# Herfing at the Ritz



## sekoudog (Oct 20, 2005)

This Thursday the 20th at the Pasadena Ritz-Carlton. We plan to meet up about 7:00pm. Remember to tell you are going to the bar to get the discount valet. We will be on the patio.


----------



## Sean9689 (Nov 9, 2005)

Larry, next time I'm out there I'm down to head to the Ritz!


----------



## sekoudog (Oct 20, 2005)

Sean9689 said:


> Larry, next time I'm out there I'm down to head to the Ritz!

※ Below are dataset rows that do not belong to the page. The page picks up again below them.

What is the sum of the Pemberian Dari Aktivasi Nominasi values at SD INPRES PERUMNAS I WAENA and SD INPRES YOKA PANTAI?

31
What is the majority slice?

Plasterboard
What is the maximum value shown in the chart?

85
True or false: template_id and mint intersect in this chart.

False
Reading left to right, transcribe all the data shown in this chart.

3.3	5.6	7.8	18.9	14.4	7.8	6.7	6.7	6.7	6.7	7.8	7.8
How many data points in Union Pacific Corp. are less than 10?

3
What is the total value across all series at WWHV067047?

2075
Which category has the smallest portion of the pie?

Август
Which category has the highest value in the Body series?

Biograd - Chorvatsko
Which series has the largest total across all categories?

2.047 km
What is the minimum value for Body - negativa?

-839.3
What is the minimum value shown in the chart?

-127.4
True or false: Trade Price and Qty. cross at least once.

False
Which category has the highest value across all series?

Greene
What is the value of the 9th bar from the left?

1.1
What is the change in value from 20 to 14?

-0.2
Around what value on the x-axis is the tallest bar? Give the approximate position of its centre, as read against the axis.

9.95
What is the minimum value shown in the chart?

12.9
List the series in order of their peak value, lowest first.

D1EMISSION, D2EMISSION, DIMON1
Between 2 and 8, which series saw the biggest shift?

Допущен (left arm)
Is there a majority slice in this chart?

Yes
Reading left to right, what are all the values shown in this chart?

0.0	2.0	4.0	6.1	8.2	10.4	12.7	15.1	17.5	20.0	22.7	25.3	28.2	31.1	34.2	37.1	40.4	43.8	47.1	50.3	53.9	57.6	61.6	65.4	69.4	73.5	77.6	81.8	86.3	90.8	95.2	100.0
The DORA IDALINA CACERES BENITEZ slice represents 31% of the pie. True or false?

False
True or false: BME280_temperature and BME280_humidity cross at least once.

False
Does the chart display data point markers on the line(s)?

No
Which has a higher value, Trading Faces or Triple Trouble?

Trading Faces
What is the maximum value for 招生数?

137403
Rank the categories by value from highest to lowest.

I look forward to the next time.


----------



## BP22 (Apr 13, 2006)

sekoudog said:


> This Thursday the 20th at the Pasadena Ritz-Carlton. We plan to meet up about 7:00pm. Remember to tell you are going to the bar to get the discount valet. We will be on the patio.


Is this something you do on a regular basis??? I'm not too far from Pasadena.


----------



## calistogey (Jun 14, 2005)

Not as often as we would like, but we're working on it.


----------



## Da Klugs (Jan 8, 2005)

calistogey said:


> Not as often as we would like, but we're working on it.


Sounds like the answer to the question...

Will you still love me when I'm dead? :r


----------



## RPB67 (Mar 26, 2005)

The Ritz ! 

NNNNNNNNIIIIIIIIIICCCCCCCCCCCEEEEEE !!!!!!!!!!!


----------



## sekoudog (Oct 20, 2005)

BP22 said:


> Is this something you do on a regular basis??? I'm not too far from Pasadena.


Yes. Check the threads. I have already posted the next one which will be held at the same place and time on August 3rd. My goal is too make this a standard--that is, a regualar bi-weekly event.


----------